§ Job: Retype the post about Ron Paul and the Federal Reserve word for word between "Thursday, December 16, 2010" and "of the dollar.", inclusive.

§ Excerpted text:
= = = = =

Thursday, December 16, 2010

December 16, 2010--Paul the Elder

While we are wondering if soon-to-be Kentucky senator Rand Paul in early January will filibuster legislation required to raise the national debt limit and thereby plunge the U.S. economy into technical default and render our treasury bills impossible to sell to China and others, there is no doubt at all about what his father, Ron, will do when he takes over the chairmanship of the previously sleepy House subcommittee on domestic monetary policy which oversees the Federal Reserve, the currency supply, and the value of the dollar.

We know because he has just published a book boldly named, End the Fed. He means to move to eliminate the Federal Reserve. Yes, get rid of it altogether.

In the book he expounds views that are derived from the Austrian School of economic theory.

Austrian School economists generally hold that human behavior is so complex as to make any mathematical modeling of a market extremely difficult. In other words, they toss out all current economic theory, of the left or right, because all contemporary theory is at its heart quantitative.

= = = = =

Stored dataset items
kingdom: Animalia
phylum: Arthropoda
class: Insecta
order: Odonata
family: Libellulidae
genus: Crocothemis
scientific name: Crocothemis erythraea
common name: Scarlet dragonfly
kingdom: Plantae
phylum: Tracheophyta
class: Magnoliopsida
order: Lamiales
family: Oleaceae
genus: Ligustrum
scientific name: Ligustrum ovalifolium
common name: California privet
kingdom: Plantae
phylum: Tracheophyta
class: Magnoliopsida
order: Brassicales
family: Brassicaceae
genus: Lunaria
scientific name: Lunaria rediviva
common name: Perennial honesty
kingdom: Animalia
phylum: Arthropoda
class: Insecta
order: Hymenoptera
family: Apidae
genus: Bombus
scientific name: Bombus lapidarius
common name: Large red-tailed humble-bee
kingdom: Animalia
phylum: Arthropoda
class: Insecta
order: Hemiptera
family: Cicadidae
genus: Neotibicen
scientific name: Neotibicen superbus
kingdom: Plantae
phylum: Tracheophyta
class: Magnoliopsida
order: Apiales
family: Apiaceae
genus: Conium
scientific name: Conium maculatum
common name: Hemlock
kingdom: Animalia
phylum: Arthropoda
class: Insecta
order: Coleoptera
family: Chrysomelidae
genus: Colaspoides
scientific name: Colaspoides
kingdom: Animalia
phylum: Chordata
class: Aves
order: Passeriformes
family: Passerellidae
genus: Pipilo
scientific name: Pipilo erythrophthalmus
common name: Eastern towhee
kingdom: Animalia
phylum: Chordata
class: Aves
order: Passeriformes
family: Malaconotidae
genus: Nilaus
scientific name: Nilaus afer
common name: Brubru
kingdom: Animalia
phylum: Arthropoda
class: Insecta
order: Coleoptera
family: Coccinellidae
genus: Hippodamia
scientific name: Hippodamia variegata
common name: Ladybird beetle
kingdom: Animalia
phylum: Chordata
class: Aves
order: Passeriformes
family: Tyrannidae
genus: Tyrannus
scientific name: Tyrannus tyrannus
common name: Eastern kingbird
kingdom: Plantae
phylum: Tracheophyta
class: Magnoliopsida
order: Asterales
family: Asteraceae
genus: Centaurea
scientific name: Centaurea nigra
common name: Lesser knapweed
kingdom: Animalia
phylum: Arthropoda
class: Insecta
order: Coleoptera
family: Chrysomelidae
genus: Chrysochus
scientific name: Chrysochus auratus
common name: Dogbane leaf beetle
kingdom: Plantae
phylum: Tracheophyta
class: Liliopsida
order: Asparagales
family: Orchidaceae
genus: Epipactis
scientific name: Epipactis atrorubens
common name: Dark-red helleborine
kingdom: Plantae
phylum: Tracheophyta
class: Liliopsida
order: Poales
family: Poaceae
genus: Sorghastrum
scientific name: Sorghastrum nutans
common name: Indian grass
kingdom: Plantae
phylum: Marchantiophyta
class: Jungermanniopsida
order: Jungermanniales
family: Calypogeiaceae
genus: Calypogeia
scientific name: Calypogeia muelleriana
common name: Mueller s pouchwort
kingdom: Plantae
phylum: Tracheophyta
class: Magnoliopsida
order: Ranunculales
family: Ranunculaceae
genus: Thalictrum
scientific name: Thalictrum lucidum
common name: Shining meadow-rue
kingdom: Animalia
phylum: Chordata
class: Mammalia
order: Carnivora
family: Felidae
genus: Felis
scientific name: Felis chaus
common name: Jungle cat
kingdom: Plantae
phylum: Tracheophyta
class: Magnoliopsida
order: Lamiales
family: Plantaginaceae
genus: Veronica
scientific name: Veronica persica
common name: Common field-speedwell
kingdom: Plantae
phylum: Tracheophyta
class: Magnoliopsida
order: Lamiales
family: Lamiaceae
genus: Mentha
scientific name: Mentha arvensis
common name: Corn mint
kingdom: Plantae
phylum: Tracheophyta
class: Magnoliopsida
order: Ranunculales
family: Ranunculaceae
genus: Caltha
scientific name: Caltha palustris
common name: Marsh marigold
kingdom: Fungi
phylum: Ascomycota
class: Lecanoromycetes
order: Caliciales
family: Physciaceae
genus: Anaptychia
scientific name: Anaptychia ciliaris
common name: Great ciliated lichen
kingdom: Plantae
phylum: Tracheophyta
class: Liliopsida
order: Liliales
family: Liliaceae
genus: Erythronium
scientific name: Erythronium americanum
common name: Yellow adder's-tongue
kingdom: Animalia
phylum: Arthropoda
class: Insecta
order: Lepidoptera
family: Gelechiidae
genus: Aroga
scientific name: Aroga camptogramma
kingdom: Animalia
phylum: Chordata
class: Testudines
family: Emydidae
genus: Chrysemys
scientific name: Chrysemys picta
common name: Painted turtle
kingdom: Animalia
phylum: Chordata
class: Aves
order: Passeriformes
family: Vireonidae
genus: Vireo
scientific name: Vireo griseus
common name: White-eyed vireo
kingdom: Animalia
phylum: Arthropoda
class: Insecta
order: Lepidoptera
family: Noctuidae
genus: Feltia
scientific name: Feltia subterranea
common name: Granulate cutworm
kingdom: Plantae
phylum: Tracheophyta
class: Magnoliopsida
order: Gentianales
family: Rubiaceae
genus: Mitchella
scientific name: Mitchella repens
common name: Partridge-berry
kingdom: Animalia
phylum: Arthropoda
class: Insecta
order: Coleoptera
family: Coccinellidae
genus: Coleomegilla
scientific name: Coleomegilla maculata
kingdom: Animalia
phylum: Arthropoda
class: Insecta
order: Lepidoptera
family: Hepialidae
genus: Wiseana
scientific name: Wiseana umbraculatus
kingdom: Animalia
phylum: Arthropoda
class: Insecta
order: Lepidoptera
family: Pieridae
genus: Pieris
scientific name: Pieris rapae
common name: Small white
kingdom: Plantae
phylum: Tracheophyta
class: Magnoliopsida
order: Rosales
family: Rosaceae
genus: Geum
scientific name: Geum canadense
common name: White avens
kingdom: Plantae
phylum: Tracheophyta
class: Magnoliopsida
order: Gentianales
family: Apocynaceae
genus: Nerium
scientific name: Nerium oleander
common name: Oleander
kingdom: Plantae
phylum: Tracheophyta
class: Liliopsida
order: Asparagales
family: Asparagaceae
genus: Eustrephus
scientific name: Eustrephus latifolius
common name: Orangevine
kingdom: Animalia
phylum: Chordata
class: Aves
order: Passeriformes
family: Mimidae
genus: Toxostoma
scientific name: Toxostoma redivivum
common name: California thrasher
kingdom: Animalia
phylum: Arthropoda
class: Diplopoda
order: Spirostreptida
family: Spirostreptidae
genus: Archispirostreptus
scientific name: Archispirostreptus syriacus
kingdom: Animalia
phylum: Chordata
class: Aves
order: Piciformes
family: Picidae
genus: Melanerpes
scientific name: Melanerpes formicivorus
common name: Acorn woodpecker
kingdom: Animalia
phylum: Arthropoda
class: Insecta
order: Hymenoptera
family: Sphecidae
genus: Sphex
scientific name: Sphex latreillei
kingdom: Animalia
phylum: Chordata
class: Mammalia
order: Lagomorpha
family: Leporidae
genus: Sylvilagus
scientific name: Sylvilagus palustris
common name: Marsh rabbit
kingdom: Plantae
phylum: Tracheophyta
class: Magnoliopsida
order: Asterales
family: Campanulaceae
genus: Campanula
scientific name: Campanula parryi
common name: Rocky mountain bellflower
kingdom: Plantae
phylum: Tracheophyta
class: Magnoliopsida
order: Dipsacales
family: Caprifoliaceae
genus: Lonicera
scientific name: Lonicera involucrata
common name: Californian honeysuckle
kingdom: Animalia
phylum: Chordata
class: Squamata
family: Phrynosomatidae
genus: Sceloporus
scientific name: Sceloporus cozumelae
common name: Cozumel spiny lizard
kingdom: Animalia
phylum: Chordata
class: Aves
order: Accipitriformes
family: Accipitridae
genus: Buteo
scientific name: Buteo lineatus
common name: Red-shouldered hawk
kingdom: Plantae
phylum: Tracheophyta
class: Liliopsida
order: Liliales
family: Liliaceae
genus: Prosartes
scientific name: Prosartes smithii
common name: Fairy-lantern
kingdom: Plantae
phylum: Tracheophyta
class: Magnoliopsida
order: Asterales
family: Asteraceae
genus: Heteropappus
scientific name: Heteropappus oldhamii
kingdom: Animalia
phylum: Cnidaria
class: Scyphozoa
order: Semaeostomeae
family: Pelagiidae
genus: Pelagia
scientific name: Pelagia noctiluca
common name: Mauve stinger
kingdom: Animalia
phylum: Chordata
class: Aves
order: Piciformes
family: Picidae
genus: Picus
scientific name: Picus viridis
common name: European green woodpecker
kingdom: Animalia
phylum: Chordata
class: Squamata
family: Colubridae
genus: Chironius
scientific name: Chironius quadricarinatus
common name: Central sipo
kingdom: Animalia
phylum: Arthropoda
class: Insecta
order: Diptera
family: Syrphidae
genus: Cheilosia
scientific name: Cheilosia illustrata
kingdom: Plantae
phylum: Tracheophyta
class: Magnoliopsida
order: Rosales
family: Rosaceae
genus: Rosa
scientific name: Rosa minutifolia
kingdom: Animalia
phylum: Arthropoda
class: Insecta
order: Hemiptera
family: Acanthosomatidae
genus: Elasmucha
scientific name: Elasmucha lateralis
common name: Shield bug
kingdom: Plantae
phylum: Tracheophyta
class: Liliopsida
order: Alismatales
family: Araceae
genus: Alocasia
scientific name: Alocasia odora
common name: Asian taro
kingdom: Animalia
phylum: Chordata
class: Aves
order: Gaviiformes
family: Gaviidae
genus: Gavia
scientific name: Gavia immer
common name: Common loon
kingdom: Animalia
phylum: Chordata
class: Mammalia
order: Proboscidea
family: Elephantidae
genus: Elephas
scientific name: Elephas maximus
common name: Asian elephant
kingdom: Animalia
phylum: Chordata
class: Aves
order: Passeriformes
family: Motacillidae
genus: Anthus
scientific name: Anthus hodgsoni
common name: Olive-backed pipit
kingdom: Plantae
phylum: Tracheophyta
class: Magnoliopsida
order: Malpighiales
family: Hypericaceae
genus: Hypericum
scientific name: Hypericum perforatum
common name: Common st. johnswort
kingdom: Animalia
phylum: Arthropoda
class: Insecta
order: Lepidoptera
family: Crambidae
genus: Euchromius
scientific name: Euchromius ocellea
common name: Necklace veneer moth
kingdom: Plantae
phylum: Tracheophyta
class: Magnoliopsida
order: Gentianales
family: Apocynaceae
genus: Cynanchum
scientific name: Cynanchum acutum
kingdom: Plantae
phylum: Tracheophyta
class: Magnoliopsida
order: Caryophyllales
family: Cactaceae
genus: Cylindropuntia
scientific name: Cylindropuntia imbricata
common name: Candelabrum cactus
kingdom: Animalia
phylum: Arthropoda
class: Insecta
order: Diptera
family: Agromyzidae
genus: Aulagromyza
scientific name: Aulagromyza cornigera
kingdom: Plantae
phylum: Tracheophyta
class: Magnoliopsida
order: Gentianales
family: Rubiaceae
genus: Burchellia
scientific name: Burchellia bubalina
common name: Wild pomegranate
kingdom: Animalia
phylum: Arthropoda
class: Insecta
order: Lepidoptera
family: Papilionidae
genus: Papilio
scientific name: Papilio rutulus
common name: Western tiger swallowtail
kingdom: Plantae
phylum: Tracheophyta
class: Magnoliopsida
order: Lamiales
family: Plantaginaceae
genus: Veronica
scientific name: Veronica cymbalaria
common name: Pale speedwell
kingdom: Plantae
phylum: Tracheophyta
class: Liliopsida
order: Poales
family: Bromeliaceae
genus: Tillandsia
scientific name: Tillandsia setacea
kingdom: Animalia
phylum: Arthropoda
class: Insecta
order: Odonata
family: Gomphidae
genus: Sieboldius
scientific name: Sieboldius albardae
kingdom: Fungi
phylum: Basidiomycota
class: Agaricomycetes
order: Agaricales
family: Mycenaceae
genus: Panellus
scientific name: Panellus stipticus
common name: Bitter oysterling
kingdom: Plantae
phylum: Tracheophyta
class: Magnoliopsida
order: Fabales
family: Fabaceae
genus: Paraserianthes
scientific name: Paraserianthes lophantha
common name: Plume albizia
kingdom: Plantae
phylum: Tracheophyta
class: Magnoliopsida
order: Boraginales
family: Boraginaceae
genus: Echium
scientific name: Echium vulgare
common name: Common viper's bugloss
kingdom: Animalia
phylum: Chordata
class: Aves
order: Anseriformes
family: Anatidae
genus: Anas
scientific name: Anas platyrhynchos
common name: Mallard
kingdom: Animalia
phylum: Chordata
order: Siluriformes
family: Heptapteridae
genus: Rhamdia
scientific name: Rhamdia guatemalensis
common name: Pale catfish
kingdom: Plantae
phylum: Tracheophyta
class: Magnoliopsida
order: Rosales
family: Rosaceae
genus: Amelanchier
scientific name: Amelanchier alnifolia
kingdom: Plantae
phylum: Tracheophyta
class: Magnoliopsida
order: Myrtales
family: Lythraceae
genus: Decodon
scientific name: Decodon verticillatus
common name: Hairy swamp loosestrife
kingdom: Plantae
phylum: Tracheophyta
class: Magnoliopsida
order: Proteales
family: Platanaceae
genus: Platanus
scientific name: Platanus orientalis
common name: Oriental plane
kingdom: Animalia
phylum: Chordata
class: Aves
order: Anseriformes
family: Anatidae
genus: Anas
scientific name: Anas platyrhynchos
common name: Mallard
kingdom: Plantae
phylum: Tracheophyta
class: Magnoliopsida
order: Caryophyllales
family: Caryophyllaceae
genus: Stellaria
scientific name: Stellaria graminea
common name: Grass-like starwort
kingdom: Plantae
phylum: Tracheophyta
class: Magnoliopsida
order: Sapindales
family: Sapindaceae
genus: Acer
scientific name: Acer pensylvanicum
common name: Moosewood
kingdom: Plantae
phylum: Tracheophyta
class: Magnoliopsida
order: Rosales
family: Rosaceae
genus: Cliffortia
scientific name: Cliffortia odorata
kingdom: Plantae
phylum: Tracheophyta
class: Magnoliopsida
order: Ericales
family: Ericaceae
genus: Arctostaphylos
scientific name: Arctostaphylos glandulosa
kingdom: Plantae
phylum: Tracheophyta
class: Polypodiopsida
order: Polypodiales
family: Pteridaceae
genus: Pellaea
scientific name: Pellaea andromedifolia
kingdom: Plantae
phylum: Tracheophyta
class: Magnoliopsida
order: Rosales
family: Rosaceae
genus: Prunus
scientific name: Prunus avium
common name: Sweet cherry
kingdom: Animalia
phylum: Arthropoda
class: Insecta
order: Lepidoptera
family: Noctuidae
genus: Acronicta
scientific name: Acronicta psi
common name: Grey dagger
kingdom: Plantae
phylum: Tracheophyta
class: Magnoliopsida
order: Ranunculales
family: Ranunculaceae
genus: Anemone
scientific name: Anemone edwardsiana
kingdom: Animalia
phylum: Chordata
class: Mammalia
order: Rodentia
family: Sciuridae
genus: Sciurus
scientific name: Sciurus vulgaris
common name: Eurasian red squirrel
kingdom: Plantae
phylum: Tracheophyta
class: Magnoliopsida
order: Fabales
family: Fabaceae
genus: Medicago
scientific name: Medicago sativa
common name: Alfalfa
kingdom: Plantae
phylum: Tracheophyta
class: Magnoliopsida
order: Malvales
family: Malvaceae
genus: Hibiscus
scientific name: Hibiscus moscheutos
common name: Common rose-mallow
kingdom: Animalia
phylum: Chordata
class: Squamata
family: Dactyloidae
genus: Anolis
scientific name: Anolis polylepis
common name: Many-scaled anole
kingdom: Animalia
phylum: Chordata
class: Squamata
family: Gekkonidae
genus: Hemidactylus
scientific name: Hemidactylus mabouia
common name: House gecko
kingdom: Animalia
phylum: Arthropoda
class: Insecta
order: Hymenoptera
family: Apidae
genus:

= = = = =

§ The completed task:
Thursday, December 16, 2010

December 16, 2010--Paul the Elder

While we are wondering if soon-to-be Kentucky senator Rand Paul in early January will filibuster legislation required to raise the national debt limit and thereby plunge the U.S. economy into technical default and render our treasury bills impossible to sell to China and others, there is no doubt at all about what his father, Ron, will do when he takes over the chairmanship of the previously sleepy House subcommittee on domestic monetary policy which oversees the Federal Reserve, the currency supply, and the value of the dollar.